Report every line of the entries that contains the word "right".
+ + + +
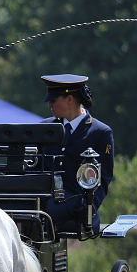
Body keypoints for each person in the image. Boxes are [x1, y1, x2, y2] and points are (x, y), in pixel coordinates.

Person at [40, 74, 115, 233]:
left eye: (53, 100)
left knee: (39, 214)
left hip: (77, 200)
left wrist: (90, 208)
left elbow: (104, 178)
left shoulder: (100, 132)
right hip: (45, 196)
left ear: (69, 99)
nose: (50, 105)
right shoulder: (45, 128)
+ + + +
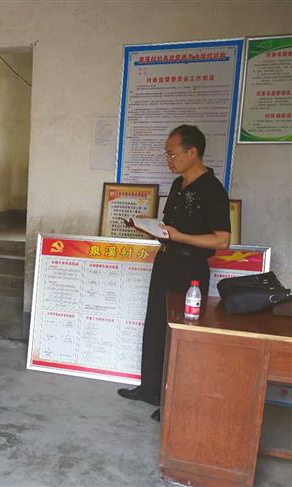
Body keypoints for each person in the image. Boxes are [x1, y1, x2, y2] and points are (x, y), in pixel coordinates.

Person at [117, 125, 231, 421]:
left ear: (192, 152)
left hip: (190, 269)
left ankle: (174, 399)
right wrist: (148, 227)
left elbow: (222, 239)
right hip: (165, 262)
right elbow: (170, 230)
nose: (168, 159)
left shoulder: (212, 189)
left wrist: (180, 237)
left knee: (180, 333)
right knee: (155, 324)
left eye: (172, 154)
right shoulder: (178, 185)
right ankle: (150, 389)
+ + + +
▸ The completed task:
right hip: (45, 196)
right shoulder: (45, 128)
right wrist: (148, 227)
right hip: (165, 262)
right elbow: (170, 230)
right knee: (155, 324)
right shoulder: (178, 185)
right ankle: (150, 389)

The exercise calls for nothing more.